A new kind of pub crawl

August 23, 2012

Websites like Facebook, LinkedIn and other social-media networks contain massive amounts of valuable public information. Automated web tools called web crawlers sift through these sites, pulling out information on millions of people in order to tailor search results and create targeted ads or other marketable content.

But what happens when “the bad guys” employ web crawlers? For Engin Kirda, Sy and Laurie Sternberg Interdisciplinary Associate Professor for Information Assurance in the College of Computer and Information Science and the Department of Electrical and Computer Engineering, they then become tools for spamming, phishing or targeted Internet attacks.

“You want to protect the information,” Kirda said. “You want people to be able to use it, but you don’t want people to be able to automatically download content and abuse it.”

Kirda and his colleagues at the University of California–Santa Barbara have developed a new software call PubCrawl to solve this problem. PubCrawl both detects and contains malicious web crawlers without limiting normal browsing capacities. The team joined forces with one of the major social-networking sites to test PubCrawl, which is now being used in the field to protect users’ information.

Kirda and his collaborators presented a paper on their novel approach at the 21st USENIX Security Symposium in early August. The article will be published in the proceedings of the conference this fall.

In the cybersecurity arms race, Kirda explained, malicious web crawlers have become increasingly sophisticated in response to stronger protection strategies. In particular, they have become more coordinated: Instead of utilizing a single computer or IP address to crawl the web for valuable information, efforts are distributed across thousands of machines.

“That becomes a tougher problem to solve because it looks similar to benign user traffic,” Kirda said. “It’s not as straightforward.”

Traditional protection mechanisms, like a CAPTCHA, which operates on an individual basis, are still useful, but their deployment comes at a cost: Users may be annoyed if too many CAPTCHAs are shown.

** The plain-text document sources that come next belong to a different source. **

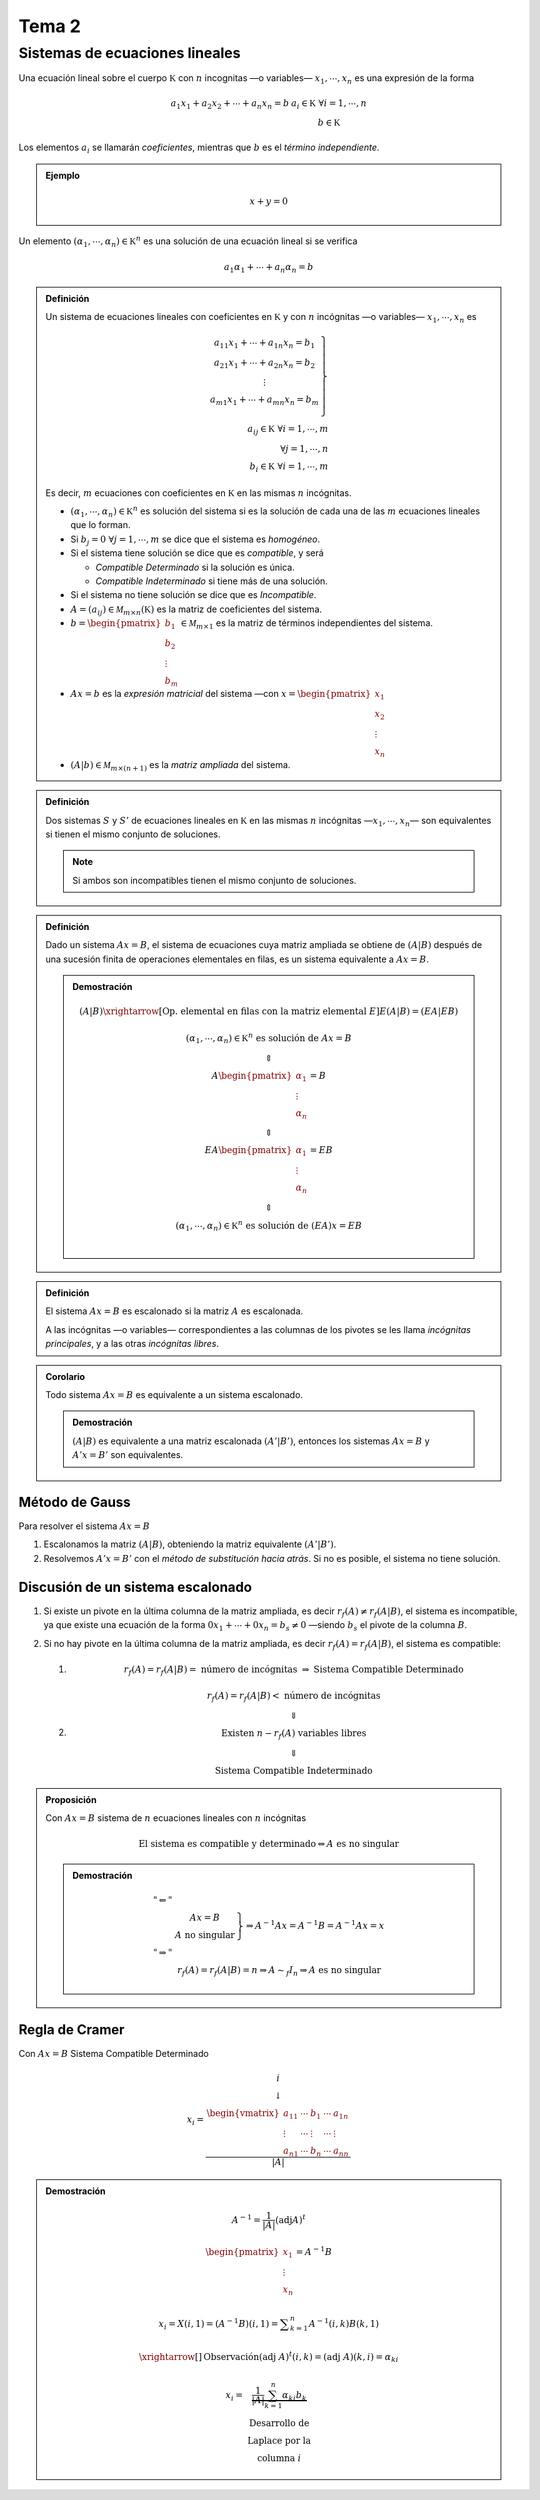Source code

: 
.. default-role:: math

Tema 2
======

Sistemas de ecuaciones lineales
-------------------------------

Una ecuación lineal sobre el cuerpo `\mathbb K` con
`n` incognitas —o variables— `x_1, \cdots, x_n` es una
expresión de la forma

.. math::
	
	\begin{matrix}
		a_1 x_1 + a_2 x_2 + \cdots + a_n x_n = b & a_i \in \mathbb K \; \forall i = 1, \cdots, n \\
												 & b \in \mathbb K
	\end{matrix}

Los elementos `a_i` se llamarán *coeficientes*, mientras que `b` es el *término
independiente*.

.. admonition:: Ejemplo
	
	.. math::
		
		x + y = 0

Un elemento `(\alpha_1, \cdots, \alpha_n) \in \mathbb K^n` es una solución de
una ecuación lineal si se verifica

.. math::
	
	a_1 \alpha_1 + \cdots + a_n \alpha_n = b

.. admonition:: Definición
	
	Un sistema de ecuaciones lineales con coeficientes en `\mathbb K` y
	con `n` incógnitas —o variables— `x_1, \cdots, x_n` es
	
	.. math::
		
		\left.
		\begin{matrix}
			a_{11} x_1 + \cdots + a_{1n} x_n = b_1 \\
			a_{21} x_1 + \cdots + a_{2n} x_n = b_2 \\
			\vdots \\
			a_{m1} x_1 + \cdots + a_{mn} x_n = b_m \\
		\end{matrix}
		\right\} \\
		a_{ij} \in \mathbb K \; \forall i = 1, \cdots, m \\
		                        \forall j = 1, \cdots, n \\
		b_i \in \mathbb K \; \forall i = 1, \cdots, m
	
	Es decir, `m` ecuaciones con coeficientes en `\mathbb K` en
	las mismas `n` incógnitas.
	
	- `(\alpha_1, \cdots, \alpha_n) \in \mathbb K^n` es solución
	  del sistema si es la solución de cada una de las `m` ecuaciones
	  lineales que lo forman.
	
	- Si `b_j = 0 \; \forall j = 1, \cdots, m` se dice que el
	  sistema es *homogéneo*.
	
	- Si el sistema tiene solución se dice que es *compatible*, y será
	  
	  - *Compatible Determinado* si la solución es única.
	  
	  - *Compatible Indeterminado* si tiene más de una solución.
	
	- Si el sistema no tiene solución se dice que es *Incompatible*.
	
	- `A = (a_{ij}) \in \mathcal M_{m \times n}(\mathbb K)` es la matriz
	  de coeficientes del sistema.
	
	- `b = \begin{pmatrix} b_1 \\ b_2 \\ \vdots \\ b_m \end{pmatrix} \in \mathcal M_{m \times 1}` es
	  la matriz de términos independientes del sistema.
	
	- `Ax = b` es la *expresión matricial* del
	  sistema —con `x = \begin{pmatrix} x_1 \\ x_2 \\ \vdots \\ x_n \end{pmatrix}`
	
	- `(A|b) \in \mathcal M_{m \times (n + 1)}` es la *matriz ampliada* del sistema.

.. admonition:: Definición
	
	Dos sistemas `S` y `S'` de ecuaciones lineales en `\mathbb K` en las
	mismas `n` incógnitas —`x_1, \cdots, x_n`— son equivalentes si tienen
	el mismo conjunto de soluciones.
	
	.. note::
		
		Si ambos son incompatibles tienen el mismo conjunto de soluciones.

.. admonition:: Definición
	
	Dado un sistema `Ax = B`, el sistema de ecuaciones cuya matriz
	ampliada se obtiene de `(A|B)` después de una sucesión finita
	de operaciones elementales en filas, es un sistema equivalente a
	`Ax = B`.
	
	.. admonition:: Demostración
		
		.. math::
			
			\begin{matrix}
				(A|B) \xrightarrow[
					\text{Op. elemental en filas con la matriz elemental } E
				]{} E(A|B) = (EA|EB) \\
				\\
				(\alpha_1, \cdots, \alpha_n) \in \mathbb K^n \text{ es solución de } Ax = B \\
				\Updownarrow \\
				A \begin{pmatrix} \alpha_1 \\ \vdots \\ \alpha_n \end{pmatrix} = B \\
				\Updownarrow \\
				EA \begin{pmatrix} \alpha_1 \\ \vdots \\ \alpha_n \end{pmatrix} = EB \\
				\Updownarrow \\
				(\alpha_1, \cdots, \alpha_n) \in \mathbb K^n \text{ es solución de } (EA)x = EB \\
			\end{matrix}

.. admonition:: Definición
	
	El sistema `Ax = B` es escalonado si la matriz `A` es escalonada.
	
	A las incógnitas —o variables— correspondientes a las columnas
	de los pivotes se les llama *incógnitas principales*, y a las otras
	*incógnitas libres*.

.. admonition:: Corolario
	
	Todo sistema `Ax = B` es equivalente a un sistema escalonado.
	
	.. admonition:: Demostración
		
		`(A|B)` es equivalente a una matriz escalonada `(A'|B')`, entonces
		los sistemas `Ax = B` y `A'x = B'` son equivalentes.

Método de Gauss
$$$$$$$$$$$$$$$

Para resolver el sistema `Ax = B`

#) Escalonamos la matriz `(A|B)`, obteniendo la matriz equivalente `(A'|B')`.

#) Resolvemos `A'x = B'` con el *método de substitución hacia atrás*. Si no
   es posible, el sistema no tiene solución.

Discusión de un sistema escalonado
$$$$$$$$$$$$$$$$$$$$$$$$$$$$$$$$$$

#) Si existe un pivote en la última columna de la matriz ampliada, es decir
   `r_f(A) \neq r_f(A|B)`, el sistema es incompatible, ya que existe
   una ecuación de la forma `0x_1 + \cdots + 0x_n = b_s \neq 0` —siendo `b_s` el
   pivote de la columna `B`.

#) Si no hay pivote en la última columna de la matriz ampliada, es decir
   `r_f(A) = r_f(A|B)`, el sistema es compatible:
   
   #) .. math::
	
	r_f(A) = r_f(A|B) = \text{ número de incógnitas } \Rightarrow \text{ Sistema Compatible Determinado}
   
   #) .. math::
	
	\begin{matrix}
		r_f(A) = r_f(A|B) < \text{ número de incógnitas } \\
		\Downarrow \\
		\text{Existen } n - r_f(A) \text{ variables libres} \\
		\Downarrow \\
		\text{Sistema Compatible Indeterminado}
	\end{matrix}
   
.. admonition:: Proposición
	
	Con `Ax = B` sistema de `n` ecuaciones lineales con `n` incógnitas
	
	.. math::
		
		\text{El sistema es compatible y determinado} \Leftrightarrow A \text{ es no singular}
	
	.. admonition:: Demostración
		
		.. math::
			
			\begin{matrix}
				"\Leftarrow"  & \\
							  & \left.
								\begin{matrix}
									Ax = B \\
									A \text{ no singular}
								\end{matrix}
								\right\} \Rightarrow A^{-1} A x = A^{-1} B = A^{-1} A x = x \\
				"\Rightarrow" & \\
							  & r_f(A) = r_f(A|B) = n \Rightarrow A \sim_f I_n \Rightarrow
								A \text{ es no singular}
			\end{matrix}

Regla de Cramer
$$$$$$$$$$$$$$$

Con `Ax = B` Sistema Compatible Determinado

.. math::
	
	x_i = \frac{
		\begin{matrix}
			\begin{matrix}
				 & & i & & \\
				 & & \downarrow & &
			\end{matrix} \\
			\begin{vmatrix}
				a_{11} & \cdots & b_1 	 & \cdots & a_{1n} \\
				\vdots & \cdots & \vdots & \cdots & \vdots  \\
				a_{n1} & \cdots & b_n 	 & \cdots & a_{nn}
			\end{vmatrix}
		\end{matrix}
	}{|A|}

.. admonition:: Demostración
	
	.. math::
		
		\begin{matrix}
			A^{-1} = \frac{1}{|A|} (\text{adj} A)^t \\
			\\
			\begin{pmatrix} x_1 \\ \vdots \\ x_n \end{pmatrix} = A^{-1} B \\
			\\
			x_i = X(i, 1) = (A^{-1} B) (i, 1) = \displaystyle \sum_{k = 1}^n A^{-1}(i, k) B(k, 1) \\
			\\
			\xrightarrow[]{\text{Observación}} (\text{adj } A)^t (i, k) = (\text{adj } A) (k, i) = \alpha_{ki} \\
			\\
			\begin{matrix}
				x_i = & \underbrace{ \frac{1}{|A|} \sum_{k = 1}^n \alpha_{ki} b_k } \\
					  & \begin{matrix}
						  \text{Desarrollo de} \\
						  \text{Laplace por la} \\
						  \text{columna } i
					    \end{matrix}
			\end{matrix}
		\end{matrix}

As an alternative, nonintrusive approach, PubCrawl was specifically designed with distributed crawling in mind. By identifying IP addresses with similar behavior patterns, such as connecting at similar intervals and frequencies, PubCrawl detects what it expects to be distributed web-crawling activity.

Once a crawler is detected, the question is whether it is malicious or benign. “You don’t want to block it completely until you know for sure it is malicious,” Kirda explained. “Instead, PubCrawl essentially keeps an eye on it.”

Potentially malicious connections can be rate-limited and a human operator can take a closer look. If the operators decide that the activity is malicious, IPs can also be blocked.

In order to evaluate the approach, Kirda and his colleagues used it to scan logs from a large-scale social network, which then provided feedback on its success. Then, the social network deployed it in real time, for a more robust evaluation. Currently, the social network is using the tool as a part of its production system. Going forward, the team expects to identify areas where the software could be evaded and make it even stronger.